The QCA’s legal analysis itself was careful and detailed, though it could hold implications for future decisions made by the Chief Coroner. The judgment included a detailed examination of the construction of the Act and a thorough overview of case law such as Blencoe and Huot c Pigeon, 2006 QCCA 164 (French only), to rule that the delay in this case was insufficient to quash the inquest. The Court also grants the Coroner a new, broader scope of discretion, though the Court does suggest that the discretionary decision could be held to a standard of reasonableness.

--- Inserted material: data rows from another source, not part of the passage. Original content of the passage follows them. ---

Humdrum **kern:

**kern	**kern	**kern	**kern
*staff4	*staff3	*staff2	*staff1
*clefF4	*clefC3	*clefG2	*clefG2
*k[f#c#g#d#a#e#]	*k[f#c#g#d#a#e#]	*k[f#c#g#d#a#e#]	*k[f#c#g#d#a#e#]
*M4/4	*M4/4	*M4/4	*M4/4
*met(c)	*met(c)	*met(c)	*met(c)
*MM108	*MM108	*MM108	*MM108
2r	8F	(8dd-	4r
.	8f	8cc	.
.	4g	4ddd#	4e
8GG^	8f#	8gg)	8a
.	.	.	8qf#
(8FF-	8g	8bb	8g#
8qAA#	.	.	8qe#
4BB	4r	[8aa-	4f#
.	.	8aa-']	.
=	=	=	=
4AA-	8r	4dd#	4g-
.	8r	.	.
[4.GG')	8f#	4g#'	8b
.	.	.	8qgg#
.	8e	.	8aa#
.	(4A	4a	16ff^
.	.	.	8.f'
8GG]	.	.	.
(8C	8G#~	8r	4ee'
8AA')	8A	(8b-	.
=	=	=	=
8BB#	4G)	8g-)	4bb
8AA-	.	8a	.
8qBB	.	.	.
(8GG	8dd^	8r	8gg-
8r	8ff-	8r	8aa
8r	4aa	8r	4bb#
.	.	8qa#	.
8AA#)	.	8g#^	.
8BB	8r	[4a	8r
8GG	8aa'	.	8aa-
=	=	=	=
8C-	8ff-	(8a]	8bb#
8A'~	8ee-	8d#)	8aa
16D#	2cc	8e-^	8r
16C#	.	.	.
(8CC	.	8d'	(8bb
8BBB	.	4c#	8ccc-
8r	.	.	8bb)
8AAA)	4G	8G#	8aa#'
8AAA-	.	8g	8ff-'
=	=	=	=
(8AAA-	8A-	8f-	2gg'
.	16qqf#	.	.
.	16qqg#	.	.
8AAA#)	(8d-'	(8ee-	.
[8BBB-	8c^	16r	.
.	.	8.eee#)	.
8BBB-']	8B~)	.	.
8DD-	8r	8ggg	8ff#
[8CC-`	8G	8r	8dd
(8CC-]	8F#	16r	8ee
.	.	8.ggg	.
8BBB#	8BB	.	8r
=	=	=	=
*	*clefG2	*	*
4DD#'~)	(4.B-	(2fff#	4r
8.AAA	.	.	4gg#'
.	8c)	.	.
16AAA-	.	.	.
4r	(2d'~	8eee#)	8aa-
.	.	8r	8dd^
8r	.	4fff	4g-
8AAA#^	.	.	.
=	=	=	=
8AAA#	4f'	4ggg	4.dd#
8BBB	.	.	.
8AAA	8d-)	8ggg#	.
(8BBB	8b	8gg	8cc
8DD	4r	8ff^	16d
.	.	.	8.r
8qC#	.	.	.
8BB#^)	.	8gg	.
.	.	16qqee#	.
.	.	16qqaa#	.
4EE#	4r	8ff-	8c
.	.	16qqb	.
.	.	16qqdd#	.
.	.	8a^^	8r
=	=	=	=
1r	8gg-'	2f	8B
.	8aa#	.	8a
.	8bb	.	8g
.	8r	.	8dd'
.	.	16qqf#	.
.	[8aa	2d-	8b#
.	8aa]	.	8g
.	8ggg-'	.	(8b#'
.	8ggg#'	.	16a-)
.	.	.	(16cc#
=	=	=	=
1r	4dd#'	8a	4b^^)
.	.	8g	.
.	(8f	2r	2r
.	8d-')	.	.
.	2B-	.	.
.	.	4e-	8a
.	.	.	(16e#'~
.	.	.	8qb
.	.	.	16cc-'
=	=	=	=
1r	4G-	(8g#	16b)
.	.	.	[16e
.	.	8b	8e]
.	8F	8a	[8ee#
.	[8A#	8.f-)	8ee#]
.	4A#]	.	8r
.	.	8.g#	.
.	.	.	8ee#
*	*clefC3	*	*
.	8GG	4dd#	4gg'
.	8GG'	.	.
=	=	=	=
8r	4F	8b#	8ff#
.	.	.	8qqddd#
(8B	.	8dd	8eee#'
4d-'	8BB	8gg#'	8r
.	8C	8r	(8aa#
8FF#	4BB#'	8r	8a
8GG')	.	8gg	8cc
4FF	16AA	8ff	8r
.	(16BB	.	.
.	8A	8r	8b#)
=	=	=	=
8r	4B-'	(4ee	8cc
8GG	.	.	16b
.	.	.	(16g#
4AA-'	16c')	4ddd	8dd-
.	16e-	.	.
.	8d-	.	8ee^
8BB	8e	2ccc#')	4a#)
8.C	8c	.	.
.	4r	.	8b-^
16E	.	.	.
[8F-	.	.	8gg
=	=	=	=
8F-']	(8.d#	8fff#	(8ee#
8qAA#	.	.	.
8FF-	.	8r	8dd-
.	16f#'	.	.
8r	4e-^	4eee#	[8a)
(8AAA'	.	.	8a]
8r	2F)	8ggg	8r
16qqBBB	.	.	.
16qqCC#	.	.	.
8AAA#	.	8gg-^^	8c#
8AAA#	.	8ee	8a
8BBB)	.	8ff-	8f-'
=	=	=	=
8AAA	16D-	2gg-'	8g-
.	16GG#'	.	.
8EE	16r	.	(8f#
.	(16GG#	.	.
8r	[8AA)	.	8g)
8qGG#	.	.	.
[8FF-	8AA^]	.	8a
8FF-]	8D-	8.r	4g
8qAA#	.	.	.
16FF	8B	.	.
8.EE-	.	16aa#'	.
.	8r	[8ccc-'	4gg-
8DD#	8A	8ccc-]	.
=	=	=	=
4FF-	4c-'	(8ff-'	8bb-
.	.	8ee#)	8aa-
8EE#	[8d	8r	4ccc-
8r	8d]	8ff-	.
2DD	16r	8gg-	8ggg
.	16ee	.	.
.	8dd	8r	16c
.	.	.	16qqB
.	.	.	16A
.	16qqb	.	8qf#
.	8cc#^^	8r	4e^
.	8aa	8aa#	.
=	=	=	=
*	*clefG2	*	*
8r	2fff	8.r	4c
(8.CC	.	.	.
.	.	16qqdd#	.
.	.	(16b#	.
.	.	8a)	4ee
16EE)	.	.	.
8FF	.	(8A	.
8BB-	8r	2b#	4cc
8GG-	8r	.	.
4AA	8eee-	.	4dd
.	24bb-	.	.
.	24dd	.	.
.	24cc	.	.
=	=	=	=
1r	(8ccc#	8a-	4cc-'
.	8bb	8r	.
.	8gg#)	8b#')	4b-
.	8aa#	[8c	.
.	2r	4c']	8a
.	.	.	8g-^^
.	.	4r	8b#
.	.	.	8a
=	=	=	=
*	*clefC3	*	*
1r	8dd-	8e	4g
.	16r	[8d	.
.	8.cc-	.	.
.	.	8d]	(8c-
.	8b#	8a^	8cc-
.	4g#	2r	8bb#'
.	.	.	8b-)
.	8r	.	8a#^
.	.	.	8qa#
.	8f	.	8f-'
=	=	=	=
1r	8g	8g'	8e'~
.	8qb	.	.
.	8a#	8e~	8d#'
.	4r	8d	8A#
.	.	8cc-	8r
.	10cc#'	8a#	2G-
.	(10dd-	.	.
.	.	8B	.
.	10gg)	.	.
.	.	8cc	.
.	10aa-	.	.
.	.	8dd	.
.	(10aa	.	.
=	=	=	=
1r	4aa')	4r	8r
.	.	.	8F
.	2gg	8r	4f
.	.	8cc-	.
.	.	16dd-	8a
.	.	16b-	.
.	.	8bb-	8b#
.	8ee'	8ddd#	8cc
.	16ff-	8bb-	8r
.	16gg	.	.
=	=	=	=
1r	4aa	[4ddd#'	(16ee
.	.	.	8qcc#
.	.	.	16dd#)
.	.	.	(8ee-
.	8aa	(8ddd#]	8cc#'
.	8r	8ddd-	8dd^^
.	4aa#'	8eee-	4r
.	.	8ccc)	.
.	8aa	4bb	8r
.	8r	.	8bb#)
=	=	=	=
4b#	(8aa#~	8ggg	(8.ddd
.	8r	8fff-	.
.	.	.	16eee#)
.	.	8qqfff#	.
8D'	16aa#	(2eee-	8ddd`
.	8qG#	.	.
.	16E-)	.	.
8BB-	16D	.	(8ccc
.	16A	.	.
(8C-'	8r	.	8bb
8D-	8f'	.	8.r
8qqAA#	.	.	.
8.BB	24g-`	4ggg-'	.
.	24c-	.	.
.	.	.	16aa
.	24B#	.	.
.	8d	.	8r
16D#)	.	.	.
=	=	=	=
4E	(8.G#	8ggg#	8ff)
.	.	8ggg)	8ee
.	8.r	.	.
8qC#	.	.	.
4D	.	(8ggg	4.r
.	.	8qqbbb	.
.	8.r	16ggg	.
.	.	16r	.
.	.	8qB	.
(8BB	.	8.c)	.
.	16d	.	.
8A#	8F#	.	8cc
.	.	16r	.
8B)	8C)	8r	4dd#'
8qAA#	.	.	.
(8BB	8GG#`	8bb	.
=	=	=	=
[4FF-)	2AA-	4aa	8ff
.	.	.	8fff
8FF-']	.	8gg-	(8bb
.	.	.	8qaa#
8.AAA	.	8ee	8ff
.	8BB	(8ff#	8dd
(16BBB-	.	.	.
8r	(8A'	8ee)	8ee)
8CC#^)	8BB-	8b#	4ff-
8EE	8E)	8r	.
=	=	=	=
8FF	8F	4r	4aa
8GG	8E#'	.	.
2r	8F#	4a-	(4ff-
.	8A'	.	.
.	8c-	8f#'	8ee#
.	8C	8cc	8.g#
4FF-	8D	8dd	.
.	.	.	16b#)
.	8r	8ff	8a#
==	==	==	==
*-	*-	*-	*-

What is perhaps more remarkable was the Court’s ability to craft its analysis to arrive at a decision that fairly reflected the facts surrounding this case and the values of the Canadian public.

This ruling transpired in tandem with two other public inquiries into police encounters that resulted in deaths. A coroner’s inquest into the death of Fredy Villanueva, who was fatally shot in 2008 by an officer after a confrontation with police, was slowly unfolding. The public was awaiting a Superior Court decision on another application brought by the Montreal Police Brotherhood against the Coroner’s inquiry into the death of Mohamed Anas Bennis. He was also shot by Montreal police in 2005. (Justice Champagne released his decision in September, ordering that Mr. Bennis’ inquiry proceed.) My readers need not, I am sure, be reminded of the death of Robert Dziekanski, who was Tasered five times by the RCMP at the Vancouver International Airport in 2007. The public in Quebec and across the country wanted to come to terms with the circumstances surrounding these deaths.

The QCA’s decision reflected this view. Justice Morissette wrote,

Although three inquests, in the sense of investigations, have been undertaken by different public authorities for distinct reasons, the events of June 28, 2003 have yet to be the focus of a public inquest carried out in conformity with a quasi-judicial procedure such as that followed by bodies included in s. 56(1) of the [Quebec] Charter of Human Rights and Freedoms, [CQLR c C-12,] one of which is the Coroner. [Author’s translation]

Furthermore, the Court was not blind to the fact that this case drew a “hardly flattering image” of the Chief Coroner’s office, which had allowed the start of the inquest to drag on for so long. Nonetheless, the Court pointed out that, by filing this application, the Montreal Police Brotherhood had sought to prolong the very delay it argued ought to be reason for quashing the inquest. The Brotherhood could have instead formally addressed the Coroner to request the termination of the inquiry. Moreover, the police officers had first asked, and were allowed, to be recognized by the inquest as “interested persons” under the Act, then announced their intention to contest the decision to hold an inquest at all. The Court appeared to recognize and reject each of the Brotherhood’s legal tactics.

Ultimately, the Canadian courts made their stance on these public inquiries clear, and Michel Berniquez’s inquest is set to proceed if Ms. Bellemare so chooses. The QCA’s judgment resulted in one of those singular, complete decisions in which the law lined up with the facts, the court and the public shared a mutual understanding, and which the Supreme Court felt comfortable enough to let pass. Well done, Quebec Court of Appeal.